Venture debt via commercial banks:

  • Typically offer more flexible, blended credit packages tailored to the business such as working capital, invoice discounting and trade finance options, alongside traditional term loan structures.
  • Key terms can be more rigid, with less scope to negotiate due to internal credit requirements and limitations and more standardised documentation.
  • Interest rates and fees may be more competitive than venture debt funds.

Venture debt via venture debt funds:

  • May be more flexible on traditional lending terms with potentially wider scope for commercial negotiation.
  • Borrowing costs and risks to a fund can be higher than for a commercial bank, which sometimes results in less competitive interest rates and fees.
  • Will not usually be able to provide multiple financing options and will usually favour a term loan approach in structure.

Venture debt terms and expectations

A typical term for a venture debt loan is between 36-48 months. There is usually scope for extended availability periods from closing to actual draw down of loan, as well as multiple tranche and drawdown options and interest only periods. The amount of any warrant may also be given in tranches to tie in with the total amount actually drawn down rather than the total commitment.

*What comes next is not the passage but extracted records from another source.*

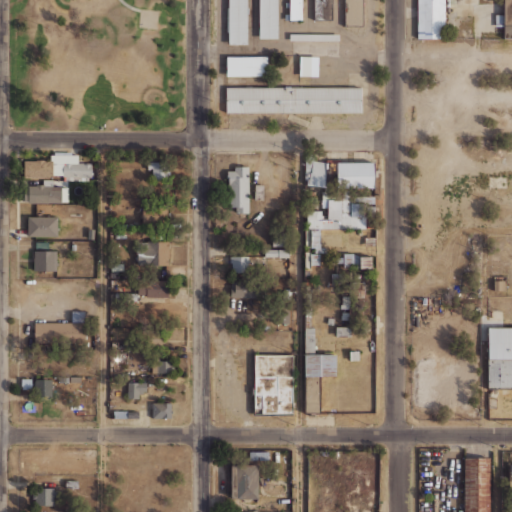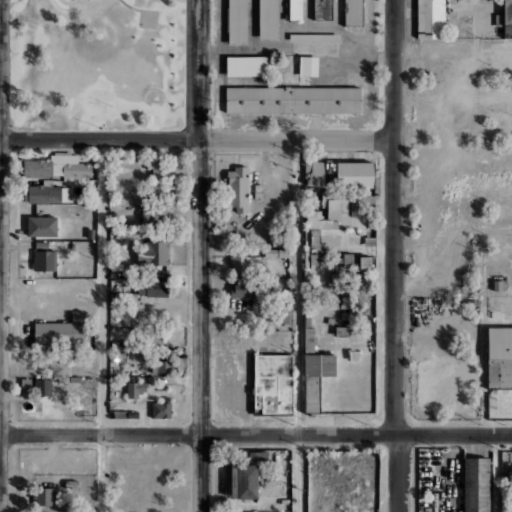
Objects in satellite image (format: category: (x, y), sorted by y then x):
road: (129, 6)
building: (294, 9)
building: (294, 9)
building: (322, 9)
building: (323, 9)
park: (148, 18)
building: (266, 18)
building: (277, 18)
building: (279, 18)
building: (267, 19)
building: (430, 19)
building: (430, 19)
building: (507, 19)
building: (507, 19)
building: (314, 37)
park: (96, 63)
building: (246, 65)
building: (246, 65)
building: (308, 65)
building: (308, 66)
building: (293, 99)
building: (293, 100)
road: (197, 141)
building: (61, 161)
building: (58, 168)
building: (38, 169)
building: (157, 169)
building: (159, 170)
building: (76, 171)
building: (313, 173)
building: (314, 173)
building: (354, 174)
building: (354, 174)
building: (237, 188)
building: (238, 189)
building: (44, 193)
building: (43, 194)
building: (339, 209)
building: (153, 215)
building: (153, 215)
building: (41, 226)
building: (42, 226)
building: (90, 233)
building: (119, 236)
building: (275, 241)
building: (366, 241)
building: (41, 244)
building: (73, 247)
building: (152, 250)
building: (151, 252)
building: (274, 253)
building: (322, 253)
road: (200, 255)
road: (394, 256)
building: (44, 260)
building: (45, 261)
building: (357, 261)
building: (362, 262)
building: (239, 263)
building: (239, 264)
building: (116, 267)
building: (343, 276)
building: (153, 287)
building: (241, 288)
road: (297, 289)
building: (140, 290)
building: (357, 290)
building: (157, 292)
building: (125, 296)
building: (123, 297)
building: (342, 302)
building: (77, 315)
building: (341, 317)
building: (327, 320)
road: (102, 326)
building: (59, 330)
building: (341, 331)
building: (60, 332)
building: (155, 338)
building: (309, 340)
building: (156, 342)
building: (350, 356)
building: (499, 356)
building: (500, 357)
building: (319, 364)
building: (158, 366)
building: (161, 366)
building: (316, 377)
building: (62, 379)
building: (73, 379)
building: (25, 383)
building: (273, 383)
building: (272, 384)
building: (41, 387)
building: (42, 387)
building: (135, 389)
building: (135, 389)
building: (161, 409)
building: (161, 410)
building: (119, 413)
building: (132, 413)
road: (99, 434)
road: (356, 435)
building: (258, 456)
road: (296, 473)
building: (243, 481)
building: (246, 481)
building: (509, 481)
building: (509, 481)
building: (70, 484)
building: (475, 484)
building: (476, 484)
building: (43, 496)
building: (43, 496)
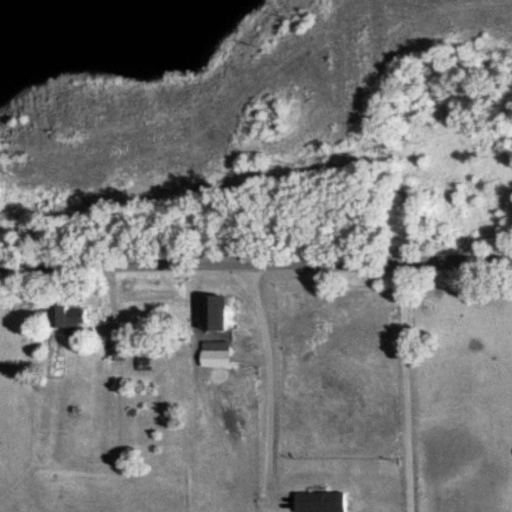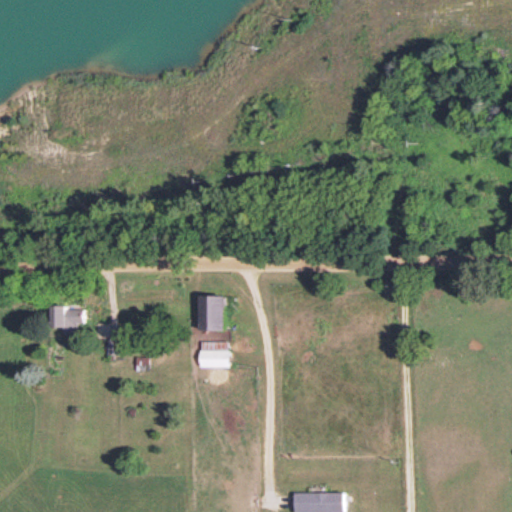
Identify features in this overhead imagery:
road: (256, 261)
building: (215, 311)
building: (73, 317)
building: (216, 353)
road: (267, 378)
building: (322, 501)
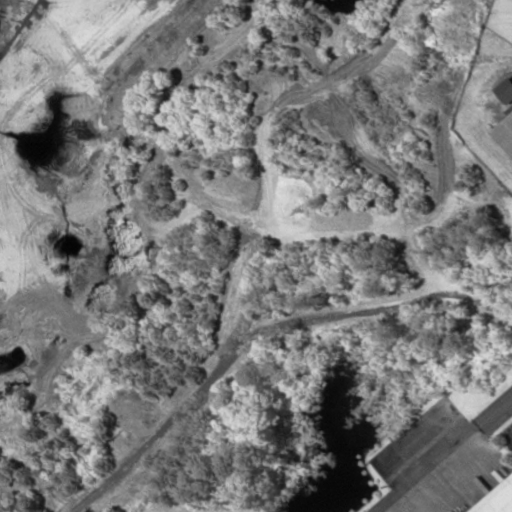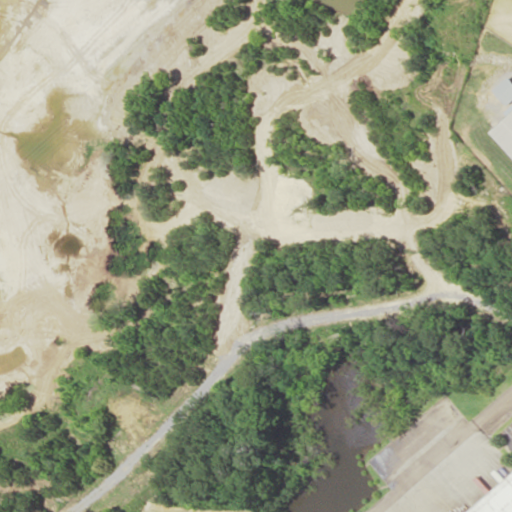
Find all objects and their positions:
building: (506, 89)
building: (507, 129)
building: (507, 131)
road: (510, 443)
building: (498, 501)
building: (499, 501)
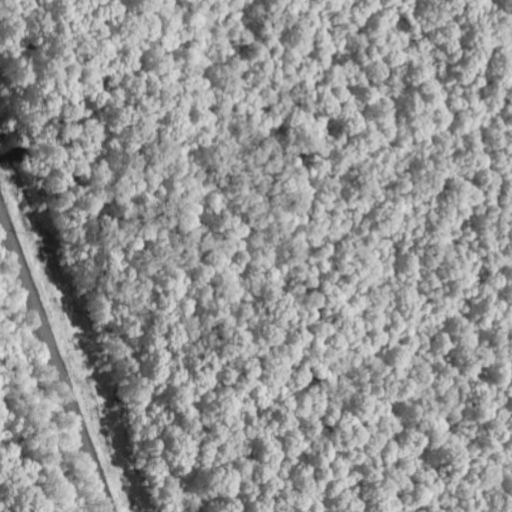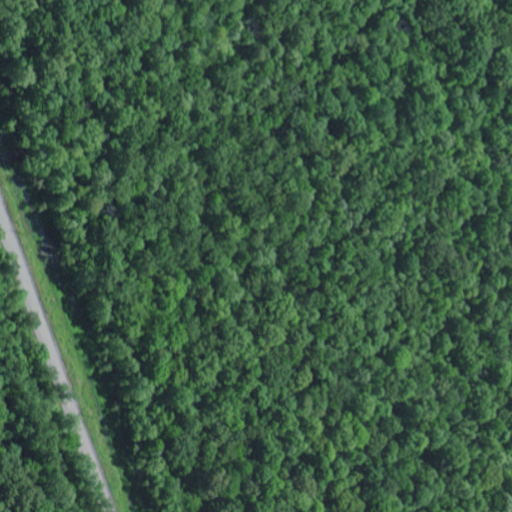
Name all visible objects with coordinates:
road: (54, 359)
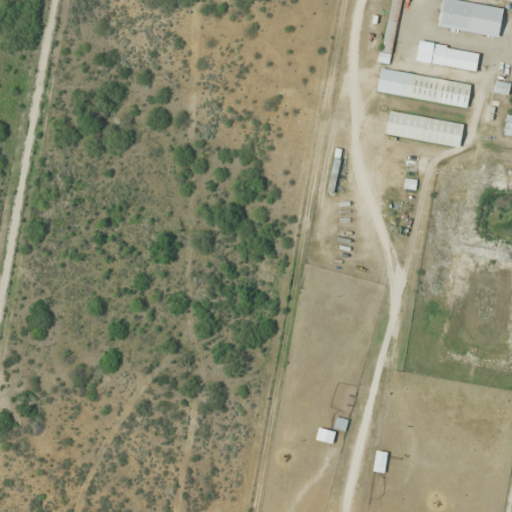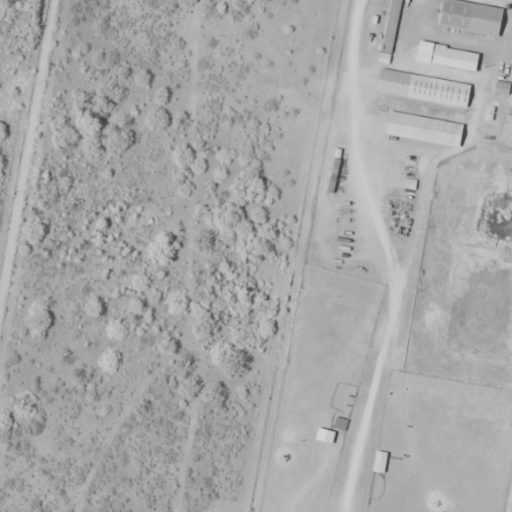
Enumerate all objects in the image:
building: (470, 17)
building: (390, 26)
building: (454, 57)
building: (501, 88)
building: (438, 90)
building: (508, 127)
building: (424, 129)
building: (416, 163)
airport: (256, 256)
building: (380, 461)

The size of the loan available will vary depending on the total amount of existing equity, the stage of the business, industry and investor credibility.

The venture debt loan will be senior ranking. This means that it must be repaid first, with a full security package. Any existing or future loans (including convertible loan notes/shareholder loans) will be required to be fully subordinated to the venture debt loan.

The lender will require:

  • an ongoing and comprehensive performance, information and negative covenant package (usually without financial covenants);
  • first ranking security over the entire business and undertaking and assets, including intellectual property, and also including subsidiaries where applicable;
  • usually a board observer seat and, less commonly, a board seat:
  • arrangement and end of loan fees;
  • an equity kicker, usually in the form of a warrant giving the lender future share acquisition options (at a much less dilutive level than an equity round) or an alternative pre-calculated return payable on termination.

Considerations before you approach a lender

  • Timing – tie discussions with lenders into timing of funding rounds and get in early.
  • Consider your investor profile - you will need credible institutional backing.
  • It is essential that you can demonstrate runway capital pre-loan - venture debt is not a rescue/distressed debt option.
  • Ensure data for your business in terms of credentials and financials and any assets (particularly intellectual property) is current and accessible to lenders for their due diligence process,
  • Investor/shareholder and board consent will be required for the venture debt round and any related warrant/equity kicker.
  • Venture debt rounds can be speedier to put in place than an equity raise although, it can typically take between 2-3 months to close a venture debt round, so it's essential to think ahead and open discussions with lenders in advance of funding needs.

The content of this article is intended to provide a general guide to the subject matter. Specialist advice should be sought about your specific circumstances.